=== REQUIREMENT ===
Going through the data below, copy out each line where the word "CROSS" shows up.

=== PROVIDED DATA ===

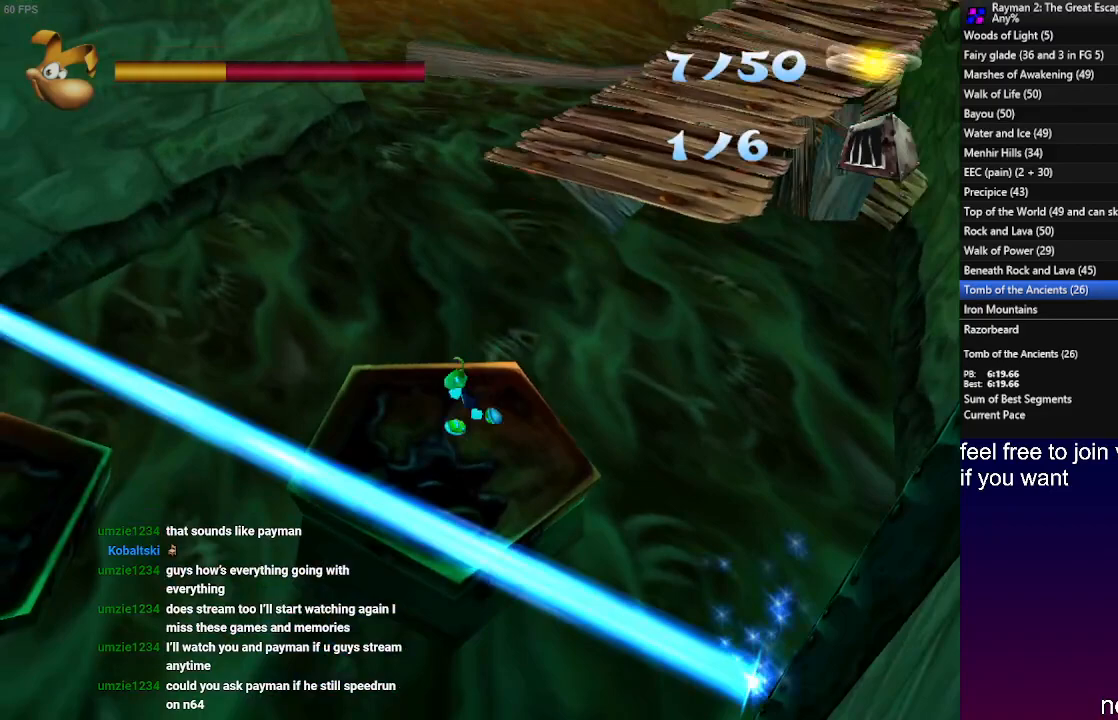
{"buttons": ["CROSS"], "left_stick": "left", "right_stick": "center", "events": [[200, "CROSS", "down"]]}
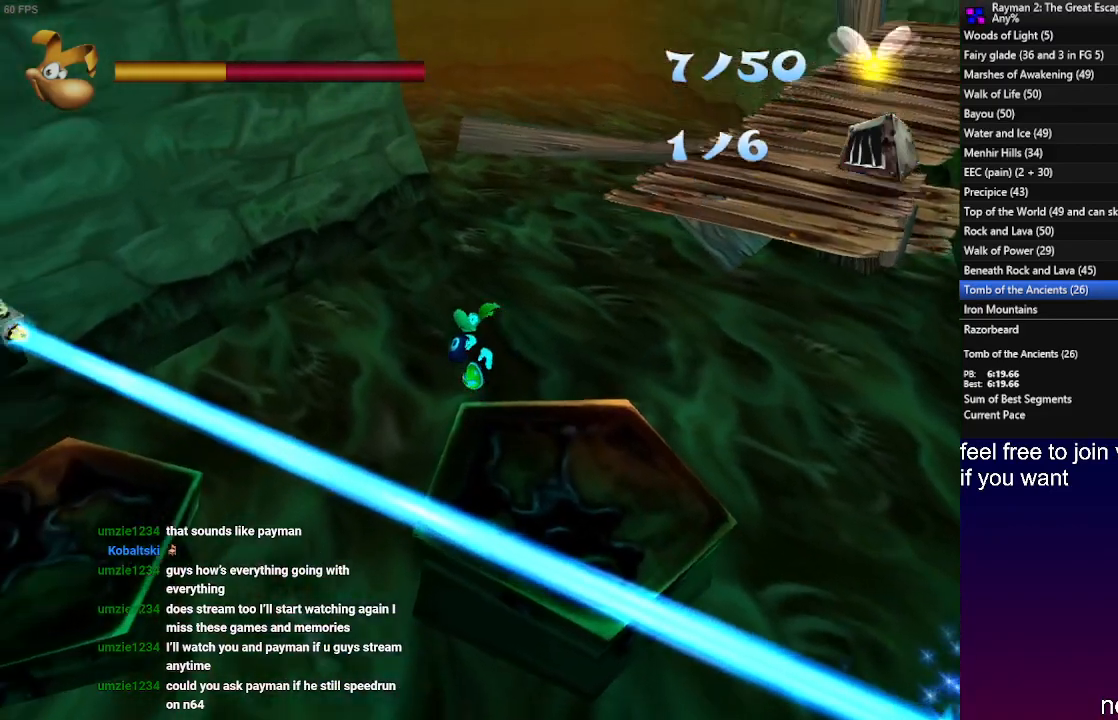
{"buttons": [], "left_stick": "left", "right_stick": "center", "events": [[333, "CROSS", "up"]]}
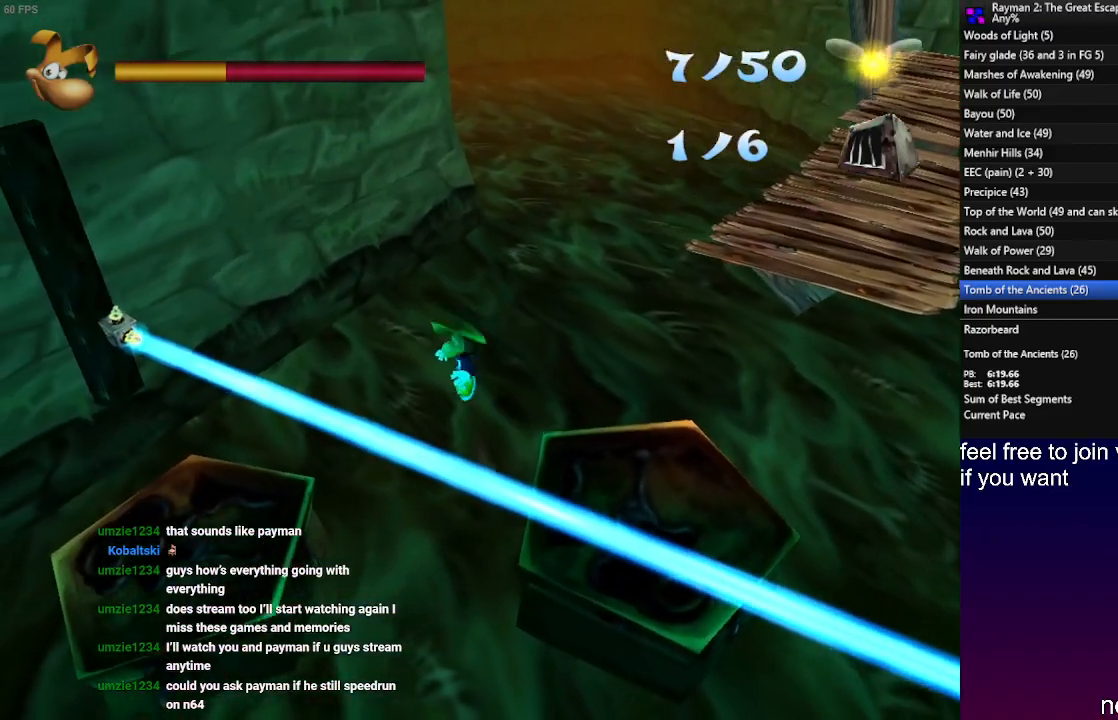
{"buttons": [], "left_stick": "left", "right_stick": "center", "events": []}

=== ANSWER SPACE ===
{"buttons": ["CROSS"], "left_stick": "left", "right_stick": "center", "events": [[200, "CROSS", "down"]]}
{"buttons": [], "left_stick": "left", "right_stick": "center", "events": [[333, "CROSS", "up"]]}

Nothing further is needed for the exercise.